The term “natural” is often misleading on labeling and advertising for beauty products. In fact, the meaning of “natural” is currently under review by the U.S. Food and Drug Administration (FDA), because companies have taken liberties with using the term on products that don’t adhere to most people’s assumed definition. “Ecocert and USDA—an agricultural certification for the organic ingredients in the formulation—are well respected, but you can have a product line that is even cleaner than Ecocert that is not certified,” says Grodjesk. “It is important to look for products that contain high percentages of certified organic ingredients or wildcrafted botanicals, and to look for formulations with minimal chemical-laden additives and preservatives. Green Spa Network provides an ingredient guide with basic criteria that is helpful for purchasing personal care products, both for professionals and consumers. Avoiding synthetic fragrance, artificial colors, and petroleum-derived ingredients are good starting points when evaluating products.” Grodjesk notes that certification isn’t the entire answer, because some lines have products that don’t fit under the umbrella definition of organic, therefore missing the cut by a few percentage points. Additionally, certification might be too expensive for smaller companies, even if their products meet the requisite standards. As she puts it, “There are many shades of green.”
Green spas also emphasize the importance of local sourcing whenever possible. “We use local sources for the herbs and oils used in almost all of our body treatments,” says Middaugh. “We also select all of our professional products and 90 percent of our boutique retail based on their sustainability practices, such as Éminence Organic Skin Care.” Devil’s Thumb Ranch Resort & Spa went so far as to create its own organic products, which are produced in bulk and refilled in guest rooms. “I worked with Tara Spa Therapy to create a private-label spa line that is organic and clean,” says Baxter. “I also worked with them to implement an in-room amenity program. We were able to stop disposing of more than 20,000 small amenity bottles annually.”
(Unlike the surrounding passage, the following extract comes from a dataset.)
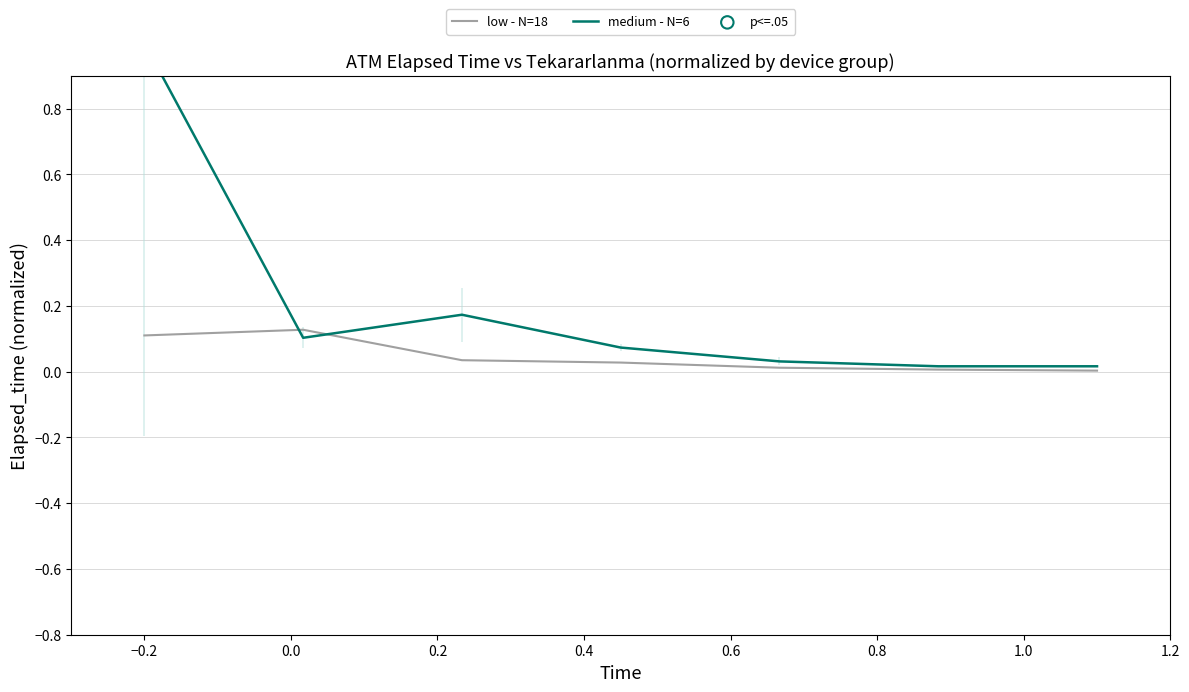

Is the value of medium - N=6 at −0.4 greater than the value of low - N=18 at 0.8?

Yes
Blu Spas encourages the selection of products and lines with green credentials—but it isn’t only what’s inside that counts. “We encourage consideration of the lines’ attention to sustainability practices beyond the ingredient deck, including its manufacturing process, packaging, and shipping implications,” says Chambers. “One of my pet peeves is the disappointing number of spas that continue cavalierly to use plastic water bottles and other needless uses of plastics in their operation. A concrete step spas can take is to pledge to aggressively reduce their use of plastics and to urge their vendors to reduce the use of plastics in packaging.” So while it’s important to scrutinize ingredients, it’s just as crucial to look beyond the label. Responsible decisions made today help future generations and contribute to the overall wellness of the planet.
President Obama signed and approved the Microbead-Free Waters Act of 2015, which bans the production of any new beauty products containing microbeads, in an effort to help protect our waters and sea life. While all products containing microbeads will be off shelves by 2018, spas can go green now by substituting microbead-free cleansers and exfoliants that are just as effective—without the plastic.